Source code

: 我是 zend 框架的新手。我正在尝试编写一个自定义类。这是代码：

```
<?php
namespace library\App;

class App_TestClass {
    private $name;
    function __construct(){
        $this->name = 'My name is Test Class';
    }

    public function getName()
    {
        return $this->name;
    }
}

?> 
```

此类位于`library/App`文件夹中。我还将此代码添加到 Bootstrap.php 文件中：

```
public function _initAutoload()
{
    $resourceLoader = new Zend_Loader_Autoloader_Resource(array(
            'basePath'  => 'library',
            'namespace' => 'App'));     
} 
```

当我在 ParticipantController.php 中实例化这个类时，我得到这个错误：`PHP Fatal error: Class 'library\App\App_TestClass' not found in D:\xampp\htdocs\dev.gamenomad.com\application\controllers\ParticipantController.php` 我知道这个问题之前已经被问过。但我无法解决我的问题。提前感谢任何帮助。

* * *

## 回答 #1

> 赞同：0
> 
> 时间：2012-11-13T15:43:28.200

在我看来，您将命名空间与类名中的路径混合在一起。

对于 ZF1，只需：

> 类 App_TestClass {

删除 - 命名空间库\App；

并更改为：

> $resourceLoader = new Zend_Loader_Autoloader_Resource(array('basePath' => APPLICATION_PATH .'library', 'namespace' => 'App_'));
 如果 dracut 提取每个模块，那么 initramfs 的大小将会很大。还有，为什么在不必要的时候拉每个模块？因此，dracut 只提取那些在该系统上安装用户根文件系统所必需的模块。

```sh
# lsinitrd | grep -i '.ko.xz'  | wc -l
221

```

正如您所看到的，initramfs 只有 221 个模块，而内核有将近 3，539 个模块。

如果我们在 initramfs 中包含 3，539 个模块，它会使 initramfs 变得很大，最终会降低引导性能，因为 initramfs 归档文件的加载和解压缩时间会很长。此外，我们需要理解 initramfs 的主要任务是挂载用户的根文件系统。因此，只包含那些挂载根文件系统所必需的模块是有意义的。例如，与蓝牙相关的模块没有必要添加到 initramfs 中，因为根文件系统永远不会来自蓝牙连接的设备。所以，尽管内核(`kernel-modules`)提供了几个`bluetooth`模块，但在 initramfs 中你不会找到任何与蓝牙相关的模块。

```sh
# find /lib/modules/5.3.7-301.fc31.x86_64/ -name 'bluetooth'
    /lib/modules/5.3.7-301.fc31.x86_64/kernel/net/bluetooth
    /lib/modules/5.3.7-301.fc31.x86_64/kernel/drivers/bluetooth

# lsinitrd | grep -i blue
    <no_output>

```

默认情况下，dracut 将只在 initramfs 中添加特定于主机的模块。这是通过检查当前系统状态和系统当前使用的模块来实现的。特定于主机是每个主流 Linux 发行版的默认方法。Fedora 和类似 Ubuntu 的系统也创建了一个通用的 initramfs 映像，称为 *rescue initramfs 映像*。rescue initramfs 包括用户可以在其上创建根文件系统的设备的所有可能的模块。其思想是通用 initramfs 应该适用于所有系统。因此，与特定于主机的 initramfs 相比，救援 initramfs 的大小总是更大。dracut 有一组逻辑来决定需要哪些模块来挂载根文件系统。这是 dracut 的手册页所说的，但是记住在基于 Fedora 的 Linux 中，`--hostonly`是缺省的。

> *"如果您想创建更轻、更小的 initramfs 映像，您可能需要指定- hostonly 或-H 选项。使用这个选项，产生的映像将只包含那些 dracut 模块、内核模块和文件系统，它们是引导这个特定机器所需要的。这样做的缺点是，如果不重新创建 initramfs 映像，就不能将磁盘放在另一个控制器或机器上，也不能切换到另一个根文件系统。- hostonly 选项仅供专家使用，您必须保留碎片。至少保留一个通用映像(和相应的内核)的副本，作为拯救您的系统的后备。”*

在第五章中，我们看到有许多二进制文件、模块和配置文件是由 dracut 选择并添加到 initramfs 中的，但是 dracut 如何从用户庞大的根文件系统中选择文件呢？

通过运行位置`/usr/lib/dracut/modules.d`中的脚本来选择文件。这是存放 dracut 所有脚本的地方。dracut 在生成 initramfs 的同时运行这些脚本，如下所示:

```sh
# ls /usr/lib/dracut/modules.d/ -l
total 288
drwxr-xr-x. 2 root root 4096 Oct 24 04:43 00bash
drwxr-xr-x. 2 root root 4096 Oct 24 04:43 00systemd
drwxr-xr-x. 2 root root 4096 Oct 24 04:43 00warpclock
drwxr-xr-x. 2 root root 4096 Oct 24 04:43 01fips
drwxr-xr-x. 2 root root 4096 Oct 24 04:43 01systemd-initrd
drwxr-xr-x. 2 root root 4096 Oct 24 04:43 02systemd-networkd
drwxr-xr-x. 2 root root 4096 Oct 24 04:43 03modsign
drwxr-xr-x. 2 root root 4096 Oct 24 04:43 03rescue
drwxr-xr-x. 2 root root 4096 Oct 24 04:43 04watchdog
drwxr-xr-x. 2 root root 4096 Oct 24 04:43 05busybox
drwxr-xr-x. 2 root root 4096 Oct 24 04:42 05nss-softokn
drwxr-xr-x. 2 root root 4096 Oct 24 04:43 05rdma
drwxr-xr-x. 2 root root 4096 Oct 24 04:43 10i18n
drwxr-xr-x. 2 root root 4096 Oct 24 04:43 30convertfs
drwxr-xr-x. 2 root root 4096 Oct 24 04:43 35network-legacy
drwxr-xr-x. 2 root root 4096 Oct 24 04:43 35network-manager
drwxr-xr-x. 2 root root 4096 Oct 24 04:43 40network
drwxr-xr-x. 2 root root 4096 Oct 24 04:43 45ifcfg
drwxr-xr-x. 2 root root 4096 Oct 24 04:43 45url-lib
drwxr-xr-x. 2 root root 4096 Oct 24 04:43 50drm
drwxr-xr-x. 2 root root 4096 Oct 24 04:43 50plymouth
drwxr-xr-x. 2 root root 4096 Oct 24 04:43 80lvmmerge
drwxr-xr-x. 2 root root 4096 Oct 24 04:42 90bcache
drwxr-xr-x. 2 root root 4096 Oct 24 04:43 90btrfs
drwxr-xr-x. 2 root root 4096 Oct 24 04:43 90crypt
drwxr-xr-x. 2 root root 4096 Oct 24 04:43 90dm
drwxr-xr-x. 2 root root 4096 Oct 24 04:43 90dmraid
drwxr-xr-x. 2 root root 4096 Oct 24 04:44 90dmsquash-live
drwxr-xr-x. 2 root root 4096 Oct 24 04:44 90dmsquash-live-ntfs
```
◇ ◇ ◇ ◇ ◇ ◇ ◇
Problem requirements: All of the entries must be printed again exactly as given.

Result for this exercise:
Source code

: 我是 zend 框架的新手。我正在尝试编写一个自定义类。这是代码：

```
<?php
namespace library\App;

class App_TestClass {
    private $name;
    function __construct(){
        $this->name = 'My name is Test Class';
    }

    public function getName()
    {
        return $this->name;
    }
}

?> 
```

此类位于`library/App`文件夹中。我还将此代码添加到 Bootstrap.php 文件中：

```
public function _initAutoload()
{
    $resourceLoader = new Zend_Loader_Autoloader_Resource(array(
            'basePath'  => 'library',
            'namespace' => 'App'));     
} 
```

当我在 ParticipantController.php 中实例化这个类时，我得到这个错误：`PHP Fatal error: Class 'library\App\App_TestClass' not found in D:\xampp\htdocs\dev.gamenomad.com\application\controllers\ParticipantController.php` 我知道这个问题之前已经被问过。但我无法解决我的问题。提前感谢任何帮助。

* * *

## 回答 #1

> 赞同：0
> 
> 时间：2012-11-13T15:43:28.200

在我看来，您将命名空间与类名中的路径混合在一起。

对于 ZF1，只需：

> 类 App_TestClass {

删除 - 命名空间库\App；

并更改为：

> $resourceLoader = new Zend_Loader_Autoloader_Resource(array('basePath' => APPLICATION_PATH .'library', 'namespace' => 'App_'));
 如果 dracut 提取每个模块，那么 initramfs 的大小将会很大。还有，为什么在不必要的时候拉每个模块？因此，dracut 只提取那些在该系统上安装用户根文件系统所必需的模块。

```sh
# lsinitrd | grep -i '.ko.xz'  | wc -l
221

```

正如您所看到的，initramfs 只有 221 个模块，而内核有将近 3，539 个模块。

如果我们在 initramfs 中包含 3，539 个模块，它会使 initramfs 变得很大，最终会降低引导性能，因为 initramfs 归档文件的加载和解压缩时间会很长。此外，我们需要理解 initramfs 的主要任务是挂载用户的根文件系统。因此，只包含那些挂载根文件系统所必需的模块是有意义的。例如，与蓝牙相关的模块没有必要添加到 initramfs 中，因为根文件系统永远不会来自蓝牙连接的设备。所以，尽管内核(`kernel-modules`)提供了几个`bluetooth`模块，但在 initramfs 中你不会找到任何与蓝牙相关的模块。

```sh
# find /lib/modules/5.3.7-301.fc31.x86_64/ -name 'bluetooth'
    /lib/modules/5.3.7-301.fc31.x86_64/kernel/net/bluetooth
    /lib/modules/5.3.7-301.fc31.x86_64/kernel/drivers/bluetooth

# lsinitrd | grep -i blue
    <no_output>

```

默认情况下，dracut 将只在 initramfs 中添加特定于主机的模块。这是通过检查当前系统状态和系统当前使用的模块来实现的。特定于主机是每个主流 Linux 发行版的默认方法。Fedora 和类似 Ubuntu 的系统也创建了一个通用的 initramfs 映像，称为 *rescue initramfs 映像*。rescue initramfs 包括用户可以在其上创建根文件系统的设备的所有可能的模块。其思想是通用 initramfs 应该适用于所有系统。因此，与特定于主机的 initramfs 相比，救援 initramfs 的大小总是更大。dracut 有一组逻辑来决定需要哪些模块来挂载根文件系统。这是 dracut 的手册页所说的，但是记住在基于 Fedora 的 Linux 中，`--hostonly`是缺省的。

> *"如果您想创建更轻、更小的 initramfs 映像，您可能需要指定- hostonly 或-H 选项。使用这个选项，产生的映像将只包含那些 dracut 模块、内核模块和文件系统，它们是引导这个特定机器所需要的。这样做的缺点是，如果不重新创建 initramfs 映像，就不能将磁盘放在另一个控制器或机器上，也不能切换到另一个根文件系统。- hostonly 选项仅供专家使用，您必须保留碎片。至少保留一个通用映像(和相应的内核)的副本，作为拯救您的系统的后备。”*

在第五章中，我们看到有许多二进制文件、模块和配置文件是由 dracut 选择并添加到 initramfs 中的，但是 dracut 如何从用户庞大的根文件系统中选择文件呢？

通过运行位置`/usr/lib/dracut/modules.d`中的脚本来选择文件。这是存放 dracut 所有脚本的地方。dracut 在生成 initramfs 的同时运行这些脚本，如下所示:

```sh
# ls /usr/lib/dracut/modules.d/ -l
total 288
drwxr-xr-x. 2 root root 4096 Oct 24 04:43 00bash
drwxr-xr-x. 2 root root 4096 Oct 24 04:43 00systemd
drwxr-xr-x. 2 root root 4096 Oct 24 04:43 00warpclock
drwxr-xr-x. 2 root root 4096 Oct 24 04:43 01fips
drwxr-xr-x. 2 root root 4096 Oct 24 04:43 01systemd-initrd
drwxr-xr-x. 2 root root 4096 Oct 24 04:43 02systemd-networkd
drwxr-xr-x. 2 root root 4096 Oct 24 04:43 03modsign
drwxr-xr-x. 2 root root 4096 Oct 24 04:43 03rescue
drwxr-xr-x. 2 root root 4096 Oct 24 04:43 04watchdog
drwxr-xr-x. 2 root root 4096 Oct 24 04:43 05busybox
drwxr-xr-x. 2 root root 4096 Oct 24 04:42 05nss-softokn
drwxr-xr-x. 2 root root 4096 Oct 24 04:43 05rdma
drwxr-xr-x. 2 root root 4096 Oct 24 04:43 10i18n
drwxr-xr-x. 2 root root 4096 Oct 24 04:43 30convertfs
drwxr-xr-x. 2 root root 4096 Oct 24 04:43 35network-legacy
drwxr-xr-x. 2 root root 4096 Oct 24 04:43 35network-manager
drwxr-xr-x. 2 root root 4096 Oct 24 04:43 40network
drwxr-xr-x. 2 root root 4096 Oct 24 04:43 45ifcfg
drwxr-xr-x. 2 root root 4096 Oct 24 04:43 45url-lib
drwxr-xr-x. 2 root root 4096 Oct 24 04:43 50drm
drwxr-xr-x. 2 root root 4096 Oct 24 04:43 50plymouth
drwxr-xr-x. 2 root root 4096 Oct 24 04:43 80lvmmerge
drwxr-xr-x. 2 root root 4096 Oct 24 04:42 90bcache
drwxr-xr-x. 2 root root 4096 Oct 24 04:43 90btrfs
drwxr-xr-x. 2 root root 4096 Oct 24 04:43 90crypt
drwxr-xr-x. 2 root root 4096 Oct 24 04:43 90dm
drwxr-xr-x. 2 root root 4096 Oct 24 04:43 90dmraid
drwxr-xr-x. 2 root root 4096 Oct 24 04:44 90dmsquash-live
drwxr-xr-x. 2 root root 4096 Oct 24 04:44 90dmsquash-live-ntfs
```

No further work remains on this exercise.